- [How to complete this task] In this exercise, retype exactly the lines from the start of the entries through the line bearing "index dip: (515, 288)", leaving every picture out.

(Supplied material Opens)

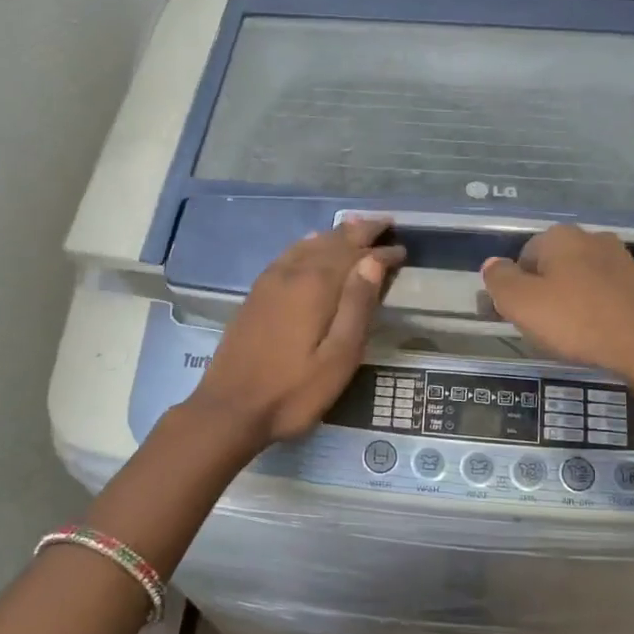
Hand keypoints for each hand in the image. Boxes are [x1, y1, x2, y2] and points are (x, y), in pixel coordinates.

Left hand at [188, 218, 405, 446]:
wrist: (230, 409)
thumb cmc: (293, 392)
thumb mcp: (338, 358)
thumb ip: (357, 307)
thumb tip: (372, 262)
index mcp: (316, 287)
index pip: (357, 257)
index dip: (382, 252)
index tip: (403, 250)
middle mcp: (292, 274)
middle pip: (332, 242)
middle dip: (361, 232)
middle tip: (385, 224)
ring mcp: (270, 282)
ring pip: (309, 245)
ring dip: (335, 235)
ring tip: (356, 227)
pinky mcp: (256, 294)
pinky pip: (289, 255)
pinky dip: (308, 244)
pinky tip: (310, 244)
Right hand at [480, 224, 633, 393]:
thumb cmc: (577, 321)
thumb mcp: (522, 303)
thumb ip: (499, 280)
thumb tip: (492, 265)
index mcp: (560, 236)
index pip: (522, 257)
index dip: (515, 288)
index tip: (518, 316)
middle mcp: (591, 238)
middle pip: (551, 267)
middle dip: (543, 293)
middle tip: (541, 327)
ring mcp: (621, 259)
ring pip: (578, 280)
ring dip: (569, 302)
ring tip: (568, 334)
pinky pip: (603, 294)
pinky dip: (594, 309)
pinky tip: (594, 333)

(Supplied material Closes)

- [Expected answer]
Hand keypoints for each hand in the image. Boxes are [x1, y1, x2, y2] and points are (x, y), in pixel coordinates.

Left hand at [188, 218, 405, 446]:
wrist: (230, 409)
thumb cmc: (293, 392)
thumb mcp: (338, 358)
thumb ip: (357, 307)
thumb tip: (372, 262)
index mcp: (316, 287)
index pip: (357, 257)
index dip: (382, 252)
index tip: (403, 250)
middle mcp: (292, 274)
middle pip: (332, 242)
middle dip: (361, 232)
middle tip: (385, 224)
ring mcp: (270, 282)
ring pip: (309, 245)
ring dip: (335, 235)
ring tip: (356, 227)
pinky mcp: (256, 294)
pinky pip: (289, 255)
pinky dip: (308, 244)
pinky tip: (310, 244)
Right hand at [480, 224, 633, 393]:
thumb cmc: (577, 321)
thumb mcp: (522, 303)
thumb ip: (499, 280)
thumb tip: (492, 265)
index mcp: (560, 236)
index pip: (522, 257)
index dip: (515, 288)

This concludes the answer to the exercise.